🤖 AI Summary
This paper identifies a critical misalignment: current federated learning (FL) for large language model (LLM) post-training predominantly relies on black-box foundation models, violating FL’s core tenets—data privacy and client autonomy. To address this, the work presents the first systematic critique of the black-box paradigm in federated post-training and introduces the “open-first” principle, formally defining model openness across architecture, weights, and training logic within FL. Methodologically, it integrates federated theory, model interpretability analysis, privacy-utility trade-off modeling, and open-source ecosystem evaluation.
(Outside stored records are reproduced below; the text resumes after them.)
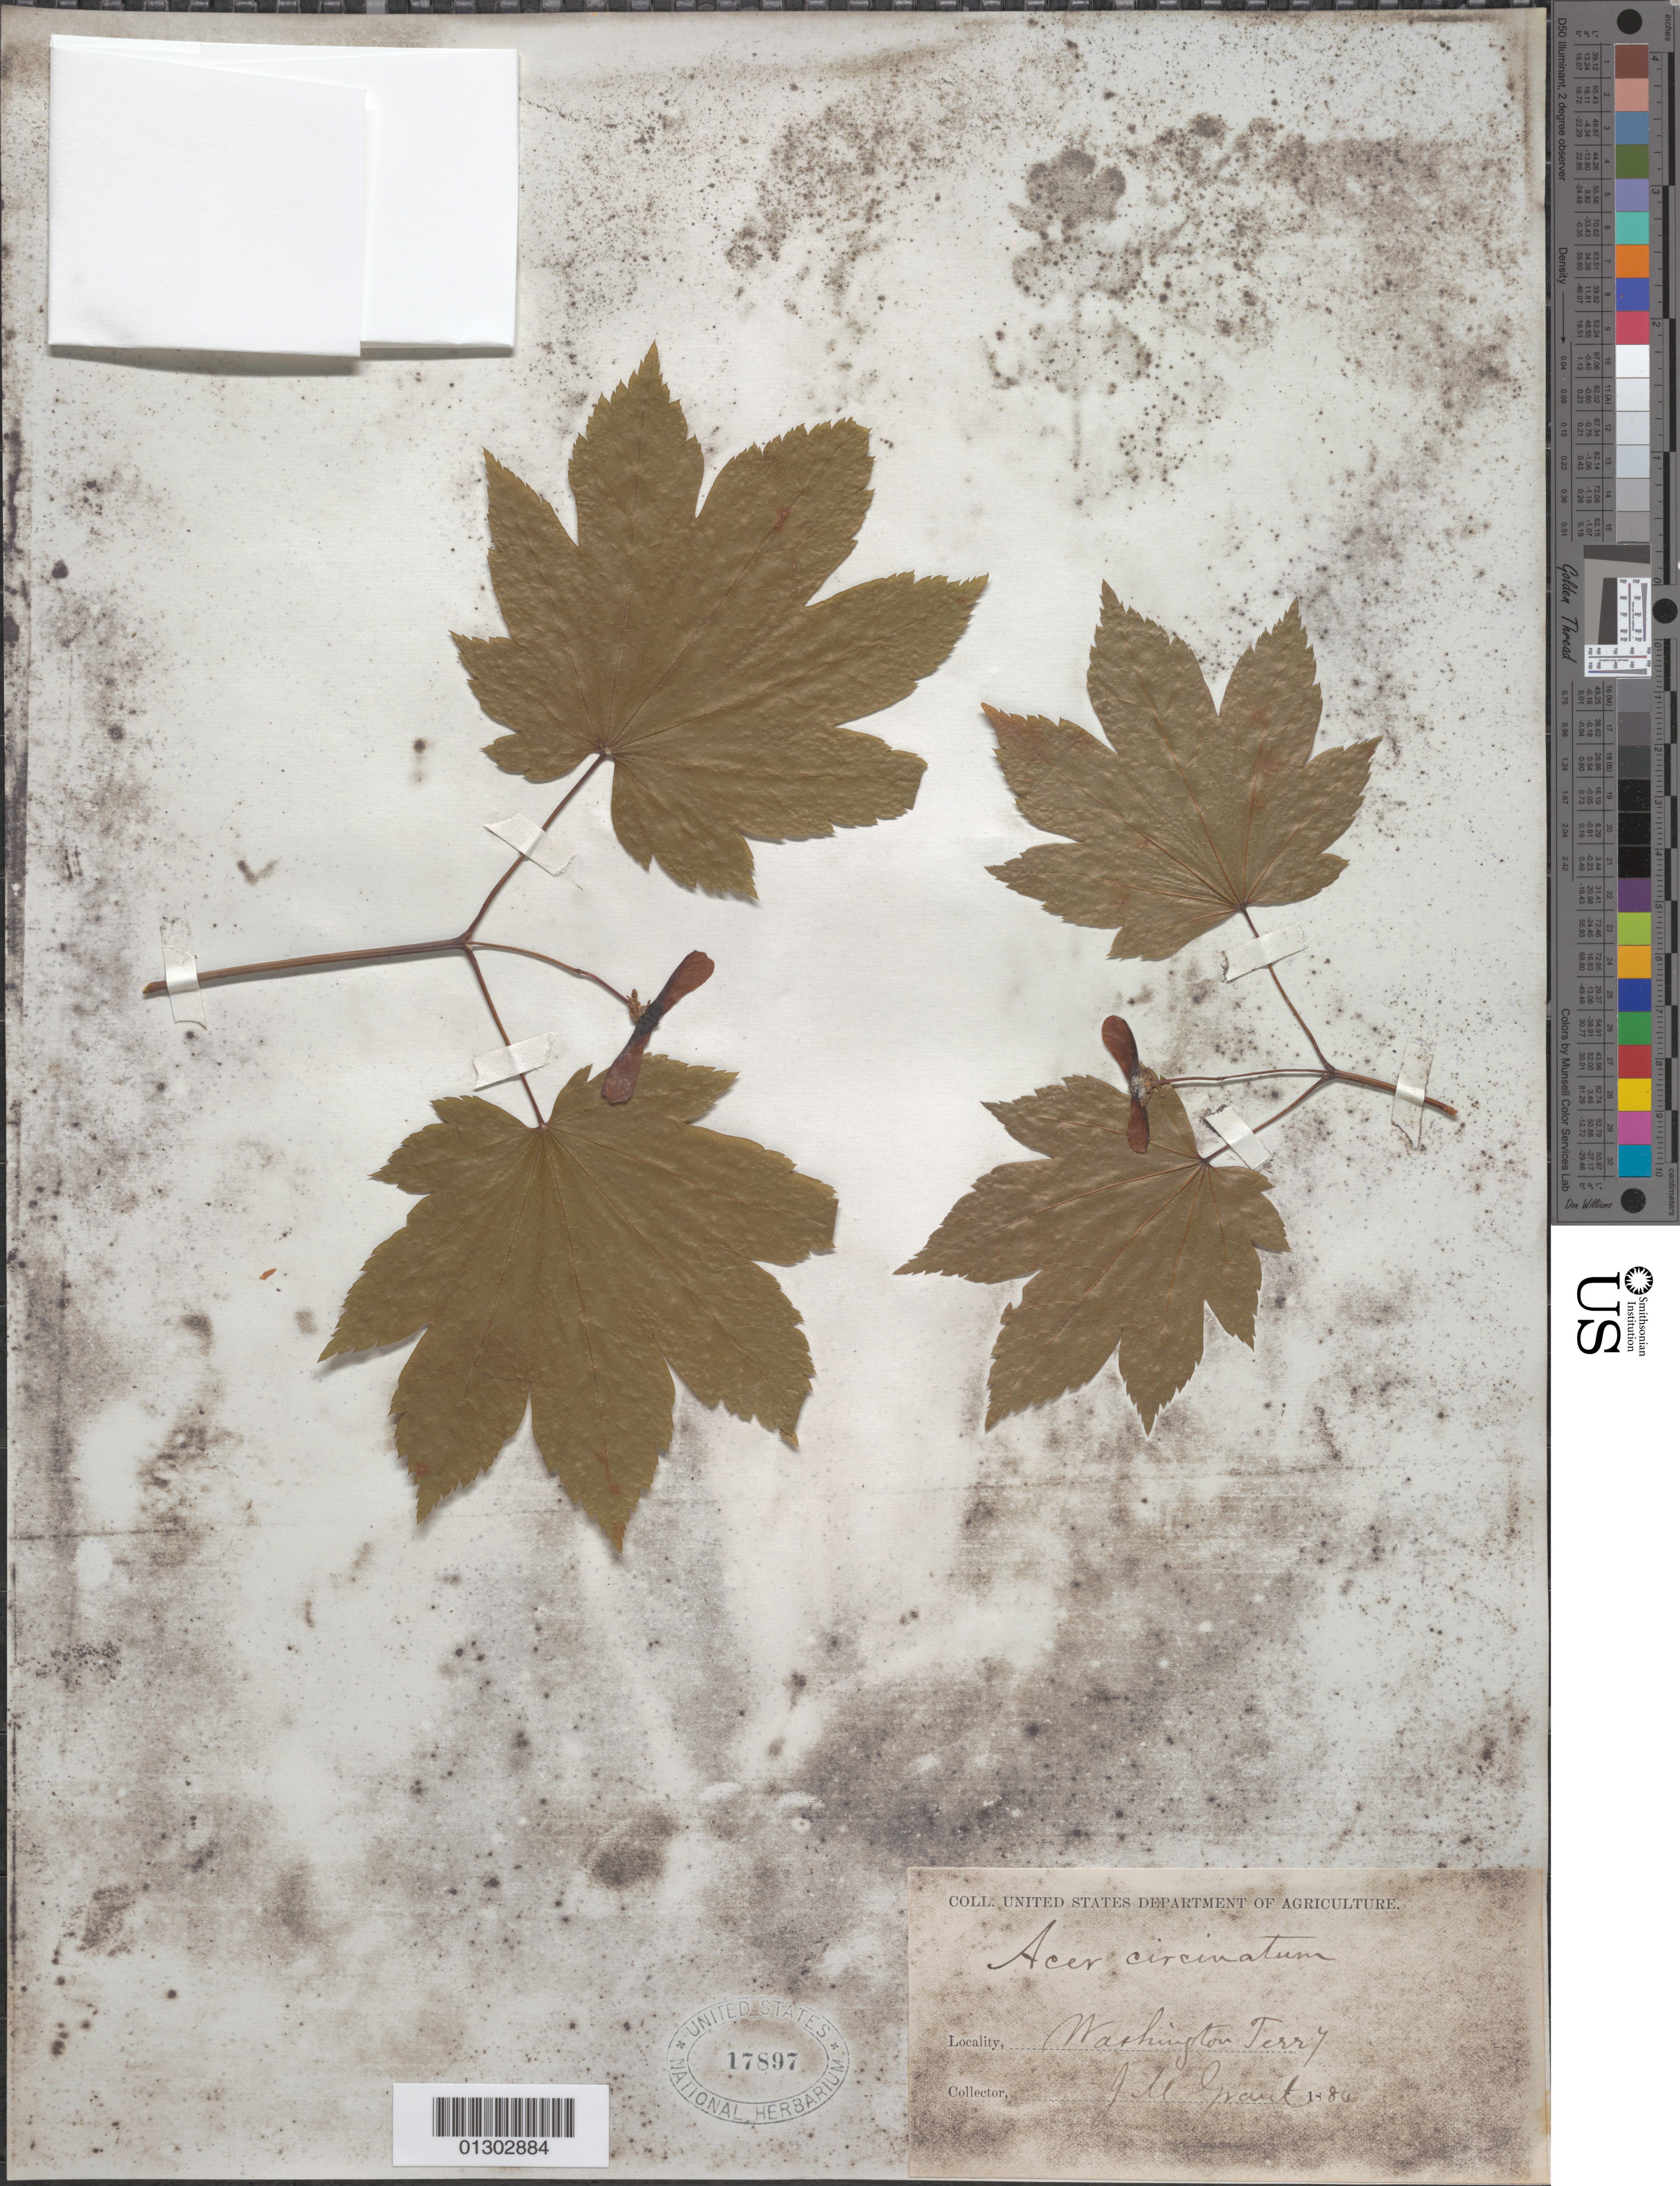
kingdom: Plantae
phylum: Tracheophyta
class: Magnoliopsida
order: Sapindales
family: Sapindaceae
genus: Acer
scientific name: Acer circinatum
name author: Pursh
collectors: J. M. Grant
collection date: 1886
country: United States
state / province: Washington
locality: Washington Terr.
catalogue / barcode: US 17897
The key contribution is establishing open-source models as a necessary precondition for trustworthy federated LLM post-training—thereby laying a theoretical foundation and practical framework for building verifiable, collaborative, and regulation-compliant federated language models.
📝 Abstract
Post-training of foundation language models has emerged as a promising research domain in federated learning (FL) with the goal to enable privacy-preserving model improvements and adaptations to user's downstream tasks. Recent advances in this area adopt centralized post-training approaches that build upon black-box foundation language models where there is no access to model weights and architecture details. Although the use of black-box models has been successful in centralized post-training, their blind replication in FL raises several concerns. Our position is that using black-box models in FL contradicts the core principles of federation such as data privacy and autonomy. In this position paper, we critically analyze the usage of black-box models in federated post-training, and provide a detailed account of various aspects of openness and their implications for FL.